Meta's Llama 3.1 405B is the largest openly available dense model in the Llama family — 405 billion parameters across 126 transformer layers, with grouped-query attention and a 128K-token context window. Unlike sparse mixture-of-experts models, every parameter is active on every token, so it is genuinely demanding to host. The calculator on this page turns your precision, context and concurrency choices into exact hardware figures; the guidance around it explains why 405B behaves the way it does and what to buy.
| Precision | GPUs (H200) | VRAM | Throughput | From |
|---|---|---|---|---|
| FP16 | 8× | 900.6 GiB | 908 tok/s | £6,321/mo |
| FP8 | 8× | 515.1 GiB | 1,817 tok/s | £6,321/mo |
| INT4 | 4× | 322.3 GiB | 1,817 tok/s | £3,741/mo |
All figures on this page are indicative estimates for planning only and are subject to change; hardware and throughput vary with configuration and tuning, and any monthly finance figure is subject to credit approval and is not a quotation.
Why 405B needs a whole GPU node
Because Llama 3.1 405B is dense, its full parameter count must sit in VRAM simultaneously and stay active on every forward pass — there is no sparse routing to lighten the load. In practice it spans a complete HGX or DGX-class node of interconnected accelerators rather than a single card, with larger deployments chaining several nodes together. Spreading a dense model this way means constant tensor traffic between GPUs, so NVLink and NVSwitch fabric is load-bearing, not optional. The calculator shows whether one node suffices or you are into multi-node territory.

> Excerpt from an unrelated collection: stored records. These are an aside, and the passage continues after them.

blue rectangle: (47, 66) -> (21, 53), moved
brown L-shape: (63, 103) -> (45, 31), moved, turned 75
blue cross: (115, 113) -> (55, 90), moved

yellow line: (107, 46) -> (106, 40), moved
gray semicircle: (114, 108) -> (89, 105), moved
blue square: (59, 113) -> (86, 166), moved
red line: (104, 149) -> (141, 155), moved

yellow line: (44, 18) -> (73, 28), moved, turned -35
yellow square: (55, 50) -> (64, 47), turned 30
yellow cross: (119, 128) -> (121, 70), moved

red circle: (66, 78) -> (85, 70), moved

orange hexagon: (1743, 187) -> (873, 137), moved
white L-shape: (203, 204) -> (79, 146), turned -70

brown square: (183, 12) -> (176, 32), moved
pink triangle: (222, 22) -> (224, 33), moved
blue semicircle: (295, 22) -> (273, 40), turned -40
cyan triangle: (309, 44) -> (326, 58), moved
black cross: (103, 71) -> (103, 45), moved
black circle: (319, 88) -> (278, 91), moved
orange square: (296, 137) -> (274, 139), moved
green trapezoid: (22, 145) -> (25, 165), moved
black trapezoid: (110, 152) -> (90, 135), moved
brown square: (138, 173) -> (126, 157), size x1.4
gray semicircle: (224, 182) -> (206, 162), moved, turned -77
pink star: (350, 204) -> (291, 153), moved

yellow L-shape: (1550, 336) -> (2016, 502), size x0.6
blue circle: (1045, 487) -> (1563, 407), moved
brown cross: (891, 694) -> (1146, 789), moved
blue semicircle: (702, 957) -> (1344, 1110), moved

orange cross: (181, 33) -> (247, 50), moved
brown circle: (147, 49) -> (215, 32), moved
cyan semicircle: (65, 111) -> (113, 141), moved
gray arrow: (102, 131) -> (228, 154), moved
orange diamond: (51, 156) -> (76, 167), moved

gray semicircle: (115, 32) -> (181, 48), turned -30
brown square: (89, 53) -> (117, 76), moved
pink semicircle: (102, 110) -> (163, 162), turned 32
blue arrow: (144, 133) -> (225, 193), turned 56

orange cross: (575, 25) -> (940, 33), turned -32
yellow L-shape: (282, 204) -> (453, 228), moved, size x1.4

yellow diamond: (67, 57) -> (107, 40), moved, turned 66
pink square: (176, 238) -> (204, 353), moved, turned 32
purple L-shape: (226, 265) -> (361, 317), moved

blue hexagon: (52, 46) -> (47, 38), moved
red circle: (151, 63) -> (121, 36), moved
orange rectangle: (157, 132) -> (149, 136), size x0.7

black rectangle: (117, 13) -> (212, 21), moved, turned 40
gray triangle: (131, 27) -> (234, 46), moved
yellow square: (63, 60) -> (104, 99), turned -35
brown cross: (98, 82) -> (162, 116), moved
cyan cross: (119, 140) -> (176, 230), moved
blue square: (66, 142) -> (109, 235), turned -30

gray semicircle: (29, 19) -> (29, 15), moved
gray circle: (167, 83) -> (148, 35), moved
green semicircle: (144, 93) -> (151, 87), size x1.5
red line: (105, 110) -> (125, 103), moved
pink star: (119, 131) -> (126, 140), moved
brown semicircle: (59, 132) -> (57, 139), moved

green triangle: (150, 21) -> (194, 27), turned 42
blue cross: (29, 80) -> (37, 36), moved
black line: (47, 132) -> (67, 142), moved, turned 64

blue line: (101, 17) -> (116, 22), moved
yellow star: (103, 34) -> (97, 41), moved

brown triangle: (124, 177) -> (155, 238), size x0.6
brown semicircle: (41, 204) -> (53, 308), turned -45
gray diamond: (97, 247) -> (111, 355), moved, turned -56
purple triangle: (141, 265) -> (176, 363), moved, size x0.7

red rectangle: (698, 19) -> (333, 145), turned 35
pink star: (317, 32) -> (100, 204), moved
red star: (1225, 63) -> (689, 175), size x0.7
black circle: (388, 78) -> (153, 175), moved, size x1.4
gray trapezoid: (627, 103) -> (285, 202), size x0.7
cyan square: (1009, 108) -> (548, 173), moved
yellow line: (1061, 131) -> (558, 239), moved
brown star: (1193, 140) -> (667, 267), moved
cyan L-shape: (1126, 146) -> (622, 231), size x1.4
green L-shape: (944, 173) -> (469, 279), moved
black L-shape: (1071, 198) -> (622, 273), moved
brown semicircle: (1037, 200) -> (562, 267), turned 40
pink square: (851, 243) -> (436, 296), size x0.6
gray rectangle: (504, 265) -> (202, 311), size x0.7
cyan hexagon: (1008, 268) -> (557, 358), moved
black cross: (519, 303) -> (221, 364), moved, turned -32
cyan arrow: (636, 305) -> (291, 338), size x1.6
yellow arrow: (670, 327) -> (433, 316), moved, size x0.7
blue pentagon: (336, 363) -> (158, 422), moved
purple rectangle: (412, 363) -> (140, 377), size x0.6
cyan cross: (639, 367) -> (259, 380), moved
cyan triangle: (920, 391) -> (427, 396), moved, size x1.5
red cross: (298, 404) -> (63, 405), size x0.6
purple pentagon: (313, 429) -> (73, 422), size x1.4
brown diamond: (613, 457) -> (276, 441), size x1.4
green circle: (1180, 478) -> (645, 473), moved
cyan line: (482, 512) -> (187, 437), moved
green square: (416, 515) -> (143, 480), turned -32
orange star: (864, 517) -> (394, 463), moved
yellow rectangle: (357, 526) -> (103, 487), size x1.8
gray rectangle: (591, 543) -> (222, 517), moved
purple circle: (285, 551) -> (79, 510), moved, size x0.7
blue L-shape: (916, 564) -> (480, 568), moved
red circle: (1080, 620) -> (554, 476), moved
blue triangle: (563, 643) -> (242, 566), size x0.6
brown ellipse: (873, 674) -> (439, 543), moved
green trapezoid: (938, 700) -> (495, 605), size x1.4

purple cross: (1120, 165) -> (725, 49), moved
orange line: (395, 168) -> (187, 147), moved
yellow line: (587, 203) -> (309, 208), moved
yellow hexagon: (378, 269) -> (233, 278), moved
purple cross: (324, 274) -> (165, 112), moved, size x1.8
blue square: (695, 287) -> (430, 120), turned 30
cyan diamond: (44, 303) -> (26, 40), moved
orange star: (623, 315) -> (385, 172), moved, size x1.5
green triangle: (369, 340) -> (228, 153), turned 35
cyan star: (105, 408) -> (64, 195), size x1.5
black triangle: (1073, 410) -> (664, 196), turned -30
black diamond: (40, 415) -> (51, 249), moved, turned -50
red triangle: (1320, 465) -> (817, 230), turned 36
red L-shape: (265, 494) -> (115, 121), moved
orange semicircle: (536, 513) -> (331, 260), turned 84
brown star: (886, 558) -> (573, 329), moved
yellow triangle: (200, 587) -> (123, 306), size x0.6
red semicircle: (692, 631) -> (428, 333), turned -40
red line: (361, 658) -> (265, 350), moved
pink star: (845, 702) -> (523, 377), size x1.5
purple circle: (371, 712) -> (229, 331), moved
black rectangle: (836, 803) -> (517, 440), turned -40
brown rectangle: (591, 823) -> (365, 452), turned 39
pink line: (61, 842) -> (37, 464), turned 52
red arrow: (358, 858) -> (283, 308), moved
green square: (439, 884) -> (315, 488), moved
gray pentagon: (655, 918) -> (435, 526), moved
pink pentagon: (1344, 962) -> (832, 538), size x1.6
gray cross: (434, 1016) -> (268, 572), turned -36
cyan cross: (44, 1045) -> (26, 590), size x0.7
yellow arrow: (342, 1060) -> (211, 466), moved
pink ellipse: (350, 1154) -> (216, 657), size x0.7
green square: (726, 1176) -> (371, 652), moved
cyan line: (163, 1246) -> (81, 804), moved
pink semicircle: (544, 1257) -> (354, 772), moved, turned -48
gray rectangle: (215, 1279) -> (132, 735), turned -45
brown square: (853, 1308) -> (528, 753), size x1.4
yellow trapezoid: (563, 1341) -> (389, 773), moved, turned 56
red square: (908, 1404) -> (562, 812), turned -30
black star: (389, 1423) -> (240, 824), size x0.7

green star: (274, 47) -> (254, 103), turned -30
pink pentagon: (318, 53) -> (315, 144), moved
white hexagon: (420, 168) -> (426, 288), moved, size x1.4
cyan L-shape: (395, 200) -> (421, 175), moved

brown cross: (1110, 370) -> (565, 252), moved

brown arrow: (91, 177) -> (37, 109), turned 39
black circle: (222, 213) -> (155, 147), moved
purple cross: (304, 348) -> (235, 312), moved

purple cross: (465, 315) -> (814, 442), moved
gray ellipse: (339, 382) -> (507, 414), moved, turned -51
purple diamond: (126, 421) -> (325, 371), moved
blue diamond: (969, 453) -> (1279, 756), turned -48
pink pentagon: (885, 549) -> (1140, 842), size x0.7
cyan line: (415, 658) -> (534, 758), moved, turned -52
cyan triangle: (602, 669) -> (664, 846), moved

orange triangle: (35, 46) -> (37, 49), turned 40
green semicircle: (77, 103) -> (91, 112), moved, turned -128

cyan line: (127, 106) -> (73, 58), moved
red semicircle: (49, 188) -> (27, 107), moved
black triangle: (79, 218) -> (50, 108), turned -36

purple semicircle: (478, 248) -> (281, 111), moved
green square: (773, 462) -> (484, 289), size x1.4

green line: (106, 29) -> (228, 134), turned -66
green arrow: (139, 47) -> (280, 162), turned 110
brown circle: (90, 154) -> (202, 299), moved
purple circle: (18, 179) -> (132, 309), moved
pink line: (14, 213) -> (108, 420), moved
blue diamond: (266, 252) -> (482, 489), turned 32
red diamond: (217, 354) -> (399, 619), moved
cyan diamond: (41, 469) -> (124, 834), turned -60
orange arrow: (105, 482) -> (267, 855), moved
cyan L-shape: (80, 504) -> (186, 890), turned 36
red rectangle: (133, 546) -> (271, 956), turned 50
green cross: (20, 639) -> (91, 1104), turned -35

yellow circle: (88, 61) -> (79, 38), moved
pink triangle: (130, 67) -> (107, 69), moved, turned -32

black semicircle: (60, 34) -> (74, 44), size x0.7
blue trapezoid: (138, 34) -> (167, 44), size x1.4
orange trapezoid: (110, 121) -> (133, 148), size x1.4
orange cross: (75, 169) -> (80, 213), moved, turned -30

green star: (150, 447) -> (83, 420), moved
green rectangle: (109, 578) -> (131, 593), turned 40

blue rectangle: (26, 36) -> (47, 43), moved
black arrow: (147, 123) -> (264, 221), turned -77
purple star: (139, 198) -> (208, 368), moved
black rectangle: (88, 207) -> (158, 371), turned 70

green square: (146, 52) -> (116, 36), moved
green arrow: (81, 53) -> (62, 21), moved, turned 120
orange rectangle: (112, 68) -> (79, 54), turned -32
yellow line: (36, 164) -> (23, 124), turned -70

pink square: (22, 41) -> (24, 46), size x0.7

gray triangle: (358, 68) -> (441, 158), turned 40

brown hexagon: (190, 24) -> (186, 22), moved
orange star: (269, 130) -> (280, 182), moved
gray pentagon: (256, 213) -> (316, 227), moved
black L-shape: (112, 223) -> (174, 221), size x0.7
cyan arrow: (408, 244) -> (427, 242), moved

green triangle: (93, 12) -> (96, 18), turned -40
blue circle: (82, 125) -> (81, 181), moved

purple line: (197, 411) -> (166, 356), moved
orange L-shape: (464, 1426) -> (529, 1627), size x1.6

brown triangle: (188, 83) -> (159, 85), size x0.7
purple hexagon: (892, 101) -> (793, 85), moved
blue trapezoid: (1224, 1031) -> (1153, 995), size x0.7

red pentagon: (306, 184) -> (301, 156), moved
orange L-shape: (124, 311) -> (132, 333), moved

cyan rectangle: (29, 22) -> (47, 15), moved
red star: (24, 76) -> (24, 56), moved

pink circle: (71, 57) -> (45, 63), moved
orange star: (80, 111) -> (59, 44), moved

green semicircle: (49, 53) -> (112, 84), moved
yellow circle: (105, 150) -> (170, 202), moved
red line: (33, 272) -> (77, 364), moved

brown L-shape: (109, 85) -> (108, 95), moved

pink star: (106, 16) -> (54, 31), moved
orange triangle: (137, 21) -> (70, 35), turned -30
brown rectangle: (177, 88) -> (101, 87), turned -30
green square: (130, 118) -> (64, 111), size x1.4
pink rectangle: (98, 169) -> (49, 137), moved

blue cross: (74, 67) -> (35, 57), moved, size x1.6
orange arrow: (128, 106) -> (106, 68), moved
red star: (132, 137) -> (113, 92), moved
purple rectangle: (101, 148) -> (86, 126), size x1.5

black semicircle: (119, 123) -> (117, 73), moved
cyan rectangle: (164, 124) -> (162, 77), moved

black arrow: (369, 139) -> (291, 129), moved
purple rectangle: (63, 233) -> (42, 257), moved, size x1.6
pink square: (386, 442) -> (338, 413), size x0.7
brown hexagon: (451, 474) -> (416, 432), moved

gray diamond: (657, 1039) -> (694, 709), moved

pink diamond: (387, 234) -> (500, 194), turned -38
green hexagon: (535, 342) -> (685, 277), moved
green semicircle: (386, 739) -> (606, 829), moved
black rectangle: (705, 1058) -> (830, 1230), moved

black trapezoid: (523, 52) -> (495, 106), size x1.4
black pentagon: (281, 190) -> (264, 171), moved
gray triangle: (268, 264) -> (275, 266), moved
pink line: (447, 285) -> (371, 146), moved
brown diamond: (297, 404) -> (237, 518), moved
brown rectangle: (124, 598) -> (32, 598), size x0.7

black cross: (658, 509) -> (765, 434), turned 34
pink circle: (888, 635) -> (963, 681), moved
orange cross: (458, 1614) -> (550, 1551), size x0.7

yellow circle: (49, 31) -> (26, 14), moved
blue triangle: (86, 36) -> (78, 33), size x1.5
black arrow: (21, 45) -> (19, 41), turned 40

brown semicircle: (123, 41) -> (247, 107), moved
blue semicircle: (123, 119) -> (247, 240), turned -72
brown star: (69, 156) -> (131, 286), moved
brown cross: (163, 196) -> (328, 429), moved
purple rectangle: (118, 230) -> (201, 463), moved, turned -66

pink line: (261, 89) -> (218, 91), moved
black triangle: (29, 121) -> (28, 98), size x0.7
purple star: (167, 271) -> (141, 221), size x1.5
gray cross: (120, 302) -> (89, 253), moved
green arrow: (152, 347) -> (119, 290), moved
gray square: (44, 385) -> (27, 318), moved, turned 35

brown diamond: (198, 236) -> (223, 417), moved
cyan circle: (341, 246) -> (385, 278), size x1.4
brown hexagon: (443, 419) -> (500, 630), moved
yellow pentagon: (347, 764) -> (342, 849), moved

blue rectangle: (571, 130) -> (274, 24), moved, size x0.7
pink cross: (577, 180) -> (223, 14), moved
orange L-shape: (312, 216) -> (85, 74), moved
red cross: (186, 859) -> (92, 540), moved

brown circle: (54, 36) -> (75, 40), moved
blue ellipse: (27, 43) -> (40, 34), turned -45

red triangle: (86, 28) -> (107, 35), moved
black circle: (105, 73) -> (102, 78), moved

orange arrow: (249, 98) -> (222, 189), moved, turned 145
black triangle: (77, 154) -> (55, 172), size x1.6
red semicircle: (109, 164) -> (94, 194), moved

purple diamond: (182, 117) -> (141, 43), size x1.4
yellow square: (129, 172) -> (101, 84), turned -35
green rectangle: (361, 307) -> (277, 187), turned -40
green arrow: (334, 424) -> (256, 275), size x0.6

FP8, INT4 and the KV cache at 128K
Serving 405B at full BF16 is rarely practical. FP8 roughly halves the memory footprint with minimal quality loss and suits Hopper and Blackwell tensor cores natively, while INT4 compresses it further for cost-sensitive deployments. Precision is your biggest lever on GPU count and power. Separately, the 128K context window and concurrent users grow the KV cache — kept smaller here by grouped-query attention's eight KV heads, but still significant. The calculator splits weight VRAM from KV cache so you see where headroom goes.
Power, cooling and UK data-centre fit
A full accelerator node running a dense frontier model draws serious power and rejects serious heat, and that shapes where it can live. Many UK colocation halls and on-premise rooms were never provisioned for these rack densities, so power feeds, PDUs and cooling — increasingly direct-liquid — become the real constraint before GPU availability does. The calculator estimates node power and cooling load so you can check it against your facility. Servnet can supply the rack, power and liquid-cooling infrastructure alongside the compute and interconnect.
FAQs
Can I run Llama 3.1 405B on a single GPU?
No. As a dense 405-billion-parameter model, its weights vastly exceed any single accelerator's VRAM, even at INT4. It is designed to be sharded across a full multi-GPU HGX or DGX-class node using tensor and pipeline parallelism. The calculator above shows the minimum GPU count for your chosen precision and context length.
How much does quantisation reduce the hardware for 405B?
Substantially. Moving from BF16 to FP8 roughly halves the weight memory, and INT4 compresses it further, which can drop your GPU count and power draw significantly. FP8 preserves quality well on Hopper and Blackwell hardware; INT4 trades a little accuracy for cost. Use the precision toggle in the calculator to compare exact footprints side by side.
Does the 128K context window change my GPU requirement?
It can. Long contexts and many concurrent users grow the KV cache, which consumes VRAM on top of the weights. Llama 3.1 405B's grouped-query attention with eight KV heads keeps this smaller than full multi-head attention would, but heavy long-context serving still adds meaningful memory. The calculator breaks out KV cache separately so you can size for your real workload.